One of the irrational demands made on capitalism is to provide infinite abundance, usually in some particular object of the demander's whim. The world has finite resources, and man has limited time and is not omniscient. There cannot be an infinite abundance of anything. This is not a flaw in any proposed politico-economic system (especially capitalism, which provides the greatest abundance of all of them), and in fact has nothing to do with systems qua system at all. It is a feature of reality.

A corollary demand is the erasure of all poverty, suffering, and, by logical extension, inequality among man. Appealing to an irrational sense of guilt, this trick ascribes to political systems an implicit, incompatible mission: Make it so that absolutely everyone is healthy, educated, happy, and has all the resources he wants (or some do-gooder wants for him). It then pronounces capitalism as flawed when such conditions do not materialize. Some degree of economic malady exists and will continue to exist under any system, including capitalism. It is not the responsibility of capitalism to eliminate, and it is not a feature of capitalism, but of a special facet of reality: Man's free will

Read the rest here.

1 comment:

Anonymous said...

OK, Milling: "crybaby metaphysics, and they rely on obfuscations, equivocations, and an attitude of militant evasion." Let's consider the militant suporters of 'capitalism.' How about you defend those who subscribe to the individual rights, responsiblity and accountability but who own stocks in corporations and fail to advocate the aboition of the corporate form of business. Please pay close attention to and address the fact that corporations were created for the purpose of shielding investors from individual responsiblity and accountability. Once you have finished with this, please offer a detailed plan for implementing a fully voluntary support of government and explicitly address the problem of those who don't donate but choose to benefit free of charge.
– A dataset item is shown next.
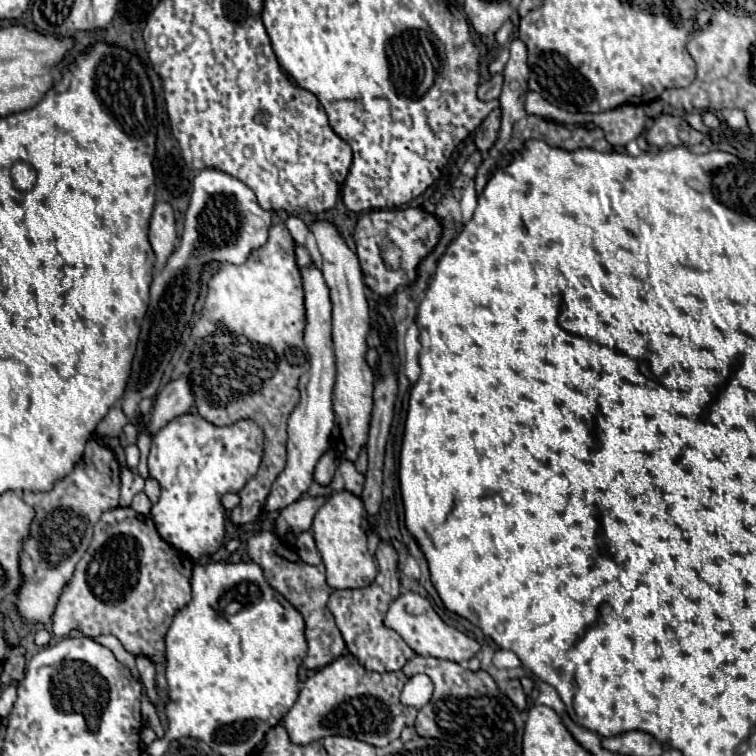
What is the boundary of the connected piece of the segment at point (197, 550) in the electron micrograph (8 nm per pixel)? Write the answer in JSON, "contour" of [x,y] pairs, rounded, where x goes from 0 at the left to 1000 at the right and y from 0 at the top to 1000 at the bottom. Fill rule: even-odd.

I won't hold my breath. I don't think you or anyone in your 'philosophical' group has an answer. Philosophical gets the ' ' because it is to Ayn Rand's fictional works as "the force" is to star wars...marketing. If you have a rationale that can obviate my argumnents under the 'my neighbor's wealth is not mine' blog, I'm all ears.

Anonymous1

P.S. So far you guys are batting a thousand on not addressing my questions. Likewise, you are batting a thousand on repeating the things you have been told. It's very intellectual, advanced, and rational an logical and oh so superior of you of you all. Try stooping to my level and actually responding to my questions and challenges instead of ignoring them and bloviating on? Sorry I have to call you out on your evasiveness, but I really want to hear your ideas as opposed to your whining.

PPS feel free to go back through my posts to find the questions I have asked about how you intend to implement your utopia and make it practical, and answer them.